(Warning: This is not about sports. If you believe that a discussion of law and psychology does not belong on BN, please stop reading here. it is a rant on rape and the way the topic is being discussed in the "sports" threads.)
Underlying the heated debate on whether Aflord's reaction to Pierce's attacks on women was proper is a far more divisive topic -- rape.
Simply stated, studies show that men and women have vastly different views of what should be considered rape and the damage that the rapist causes. For a long time, the law has reflected those differences.
I write now because I see those preconceptions emerging in our threads.
Rather than focus on an individual or set of posts, I thought I'd put up a general response. I do no fault anyone for holding those beliefs. They are deeply held. But, they are in conflict with learned studies and what we know about rape, it's victims, and the perpetrators.
And, it causes women great harm. Both those who are victims of the attacks. And, those, like the women in our threads, who feel the burden of responding to explain why the posts are wrong.
Rape is not a crime based on sex. It is a crime based upon power and control. The greatest damage done the victims is the loss of a sense of autonomy and safety. The penetration and bruising heal. The psychological damage lingers far longer.
For many years, the law required proof of penetration. Some states also demanded collateral bruising and damage. They required that the woman fight back. The assumption was that if she was not fighting she was consenting. Even if the attacker was someone she did not know. And, even though many studies showed that women who resisted were often brutalized and/or murdered. (There are conflicting studies on the value of resistance; I'll not get into them here.)
The point is that the woman's word was not enough.
Why? Because, we did not trust women. We did not believe that "no" meant "no".
This gap showed up when I was teaching criminal law. In the classroom discussions, some men would tell us that they were conditioned to believe that sex was a form of conquest, that the woman was expected to say "no" and that they were supposed to overcome her faux objections. They felt it unfair to be at risk for going forward when all they heard was the word "no".
For a long time, the law agreed with the men. The law required resistance; and words were not resistance. We simply did not trust women when that they meant "no" when they said "no".
We also do not trust women when they say they have been raped.
The truth is that there are far more unreported cases of rape than false reports of rape. Far more. Of course, the unreported cases don't get publicity -- no one ever knows about them. False rape claims are far lower on the totem pole than false reports of most other crimes.
Yet, we draw inferences against women who do not report rapes or attempted rapes. We fall into the "if it really happened it would have been reported", or "it's her duty to report a crime" or her family's duty.

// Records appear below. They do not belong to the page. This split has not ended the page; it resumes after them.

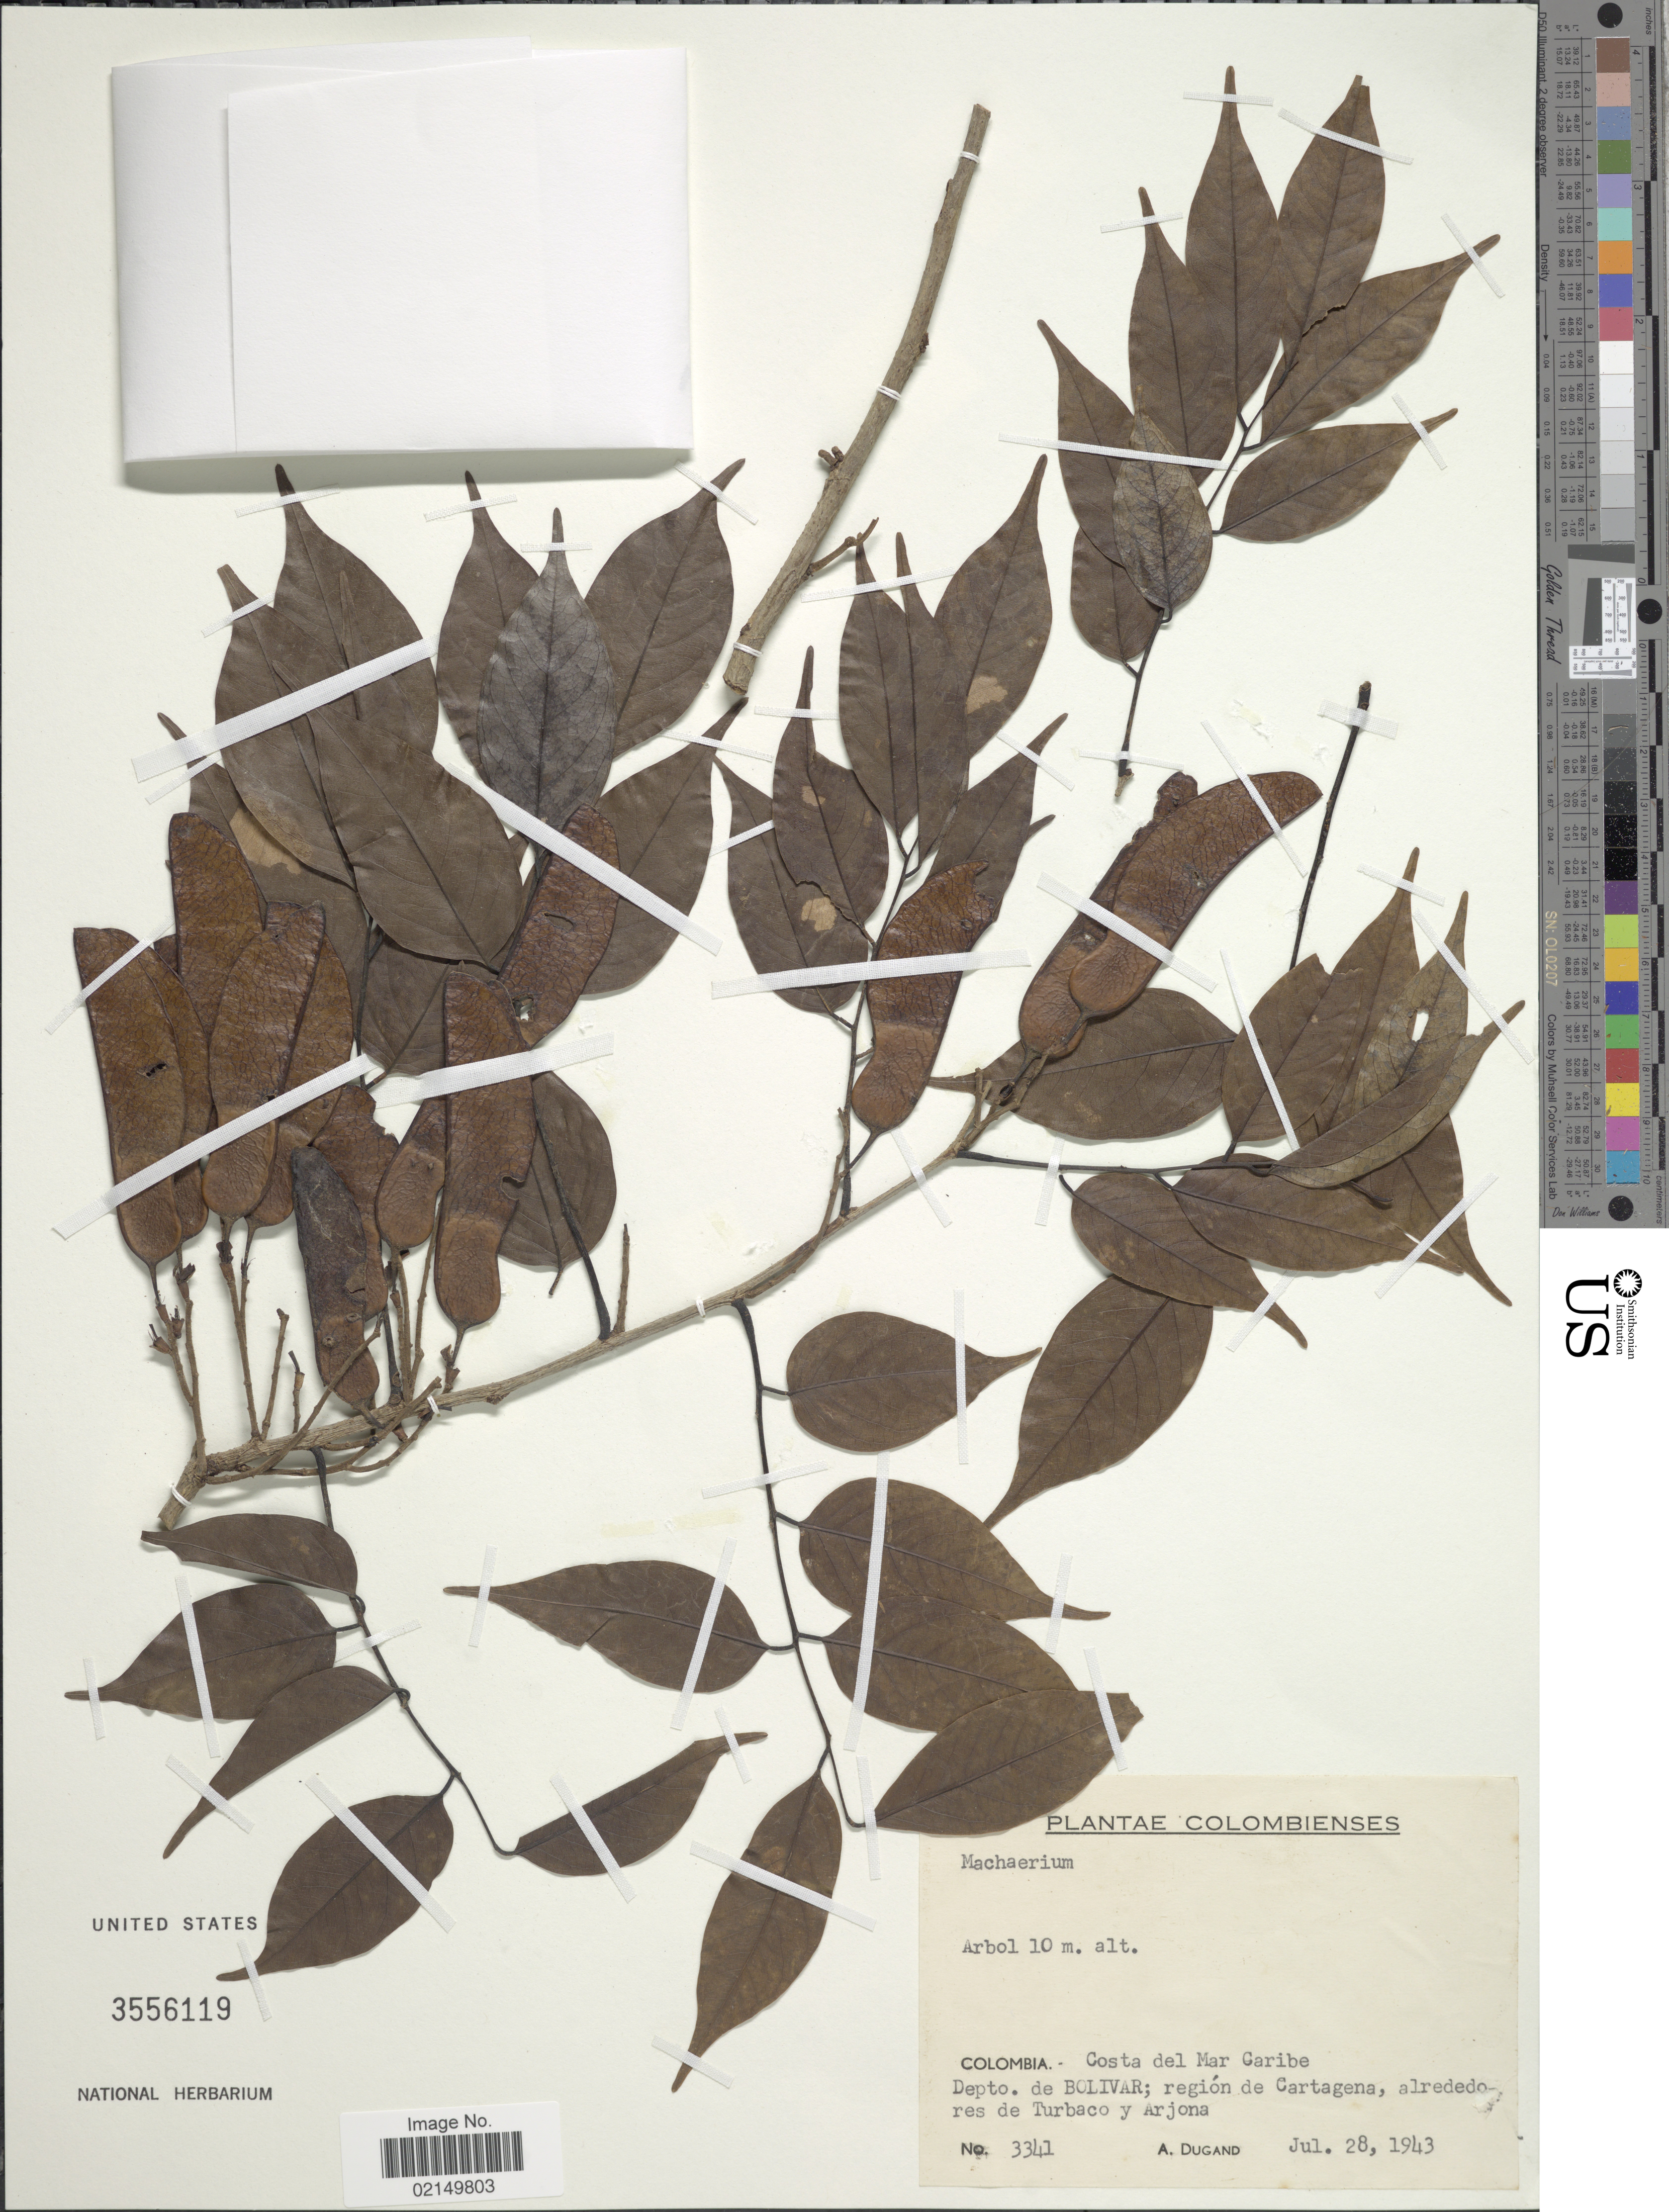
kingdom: Plantae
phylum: Tracheophyta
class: Magnoliopsida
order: Fabales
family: Fabaceae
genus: Machaerium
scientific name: Machaerium sp.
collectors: A. Dugand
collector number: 3341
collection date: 1943-07-28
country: Colombia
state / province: Bolívar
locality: Colombienses. Colombia.- Costa del Mar Caribe. Depto. de Bolivar; region de Cartagena, alrededores de Turbaco y Arjona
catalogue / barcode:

The problem here is that the social and psychological cost of reporting a rape is substantial. It's not just what the victim has to go through -- for her body, her very being is the scene of the crime and will be poked and probed. And, the event will be replayed, in detail at many public levels. We've all read about that. It's true.
But, perhaps more damaging is the STIGMA that attaches to rape victims and those who report rapes. The stigma is based in religious and cultural beliefs that a woman has been sullied or devalued by a rape and is no longer worthy.
With a team of psychologists, I've done extensive studies on the general perception of the crime and its victims. Our studies made clear one thing: When people on the street are asked about rape, or presented the facts of a rape case, they ask questions like "What was she wearing", "How was she acting" -- even if she was dragged down from behind in a park. The bottom line is that a common belief is "She deserved it". That stigma attaches at the moment the victim comes forward and carries with her even if their is a conviction of the perpetrator.
We found the reason for that belief and a way to deal with it in our studies. I'll not go into it in a lot of detail but here's a very short hand version of what we found:
Rape is a terrible crime of violence -- most often random violence. When it happens, it severely damages the victim. We have people we love. We do not want it to happen to them. The way we make ourselves feel that it won't happen to them is to believe that the victim did something to cause the rape. That she deserved it. The people we love will not do something like that. So it won't happen to them.
Seen in this light, it is much easier to see how the stigma -- the life long stigma -- can affect the victim's decision to report a crime. And, that it is totally unfair to chastise a father or family for not doing so against a daughter's wishes.
The stigma is even greater when the perpetrator is a popular public figure. Or, prominent in a small community, like a college. Or that that charge may take a key player off a team that is the pride of the campus.
In her own way, each of the women on Iowa's campus showed great strength. Each found a way to stay on campus and finish the path she had started. To fault either of them is wrong. To demean what happened is wrong. To demean their families is wrong. I am sure the dorm victim's father wanted to handle this his own way; I have great respect for his not doing so. I am not sure I would be that strong. I'm sure most father's have a deep inbred feeling that you harm my daughter at great risk to yourself.
My bottom line: I think it wrong to be defending Alford by attacking the victims or their families. Many of those attacks are built on the very same belief systems that underlie our rape laws -- belief systems that simply don't trust women.
Our focus should not be on whether the events happened -- two of them were reported and prosecuted, the third was not.
Our focus should be on what Alford did when he knew of the events. Do his actions show him to be a man of the character we require at UCLA?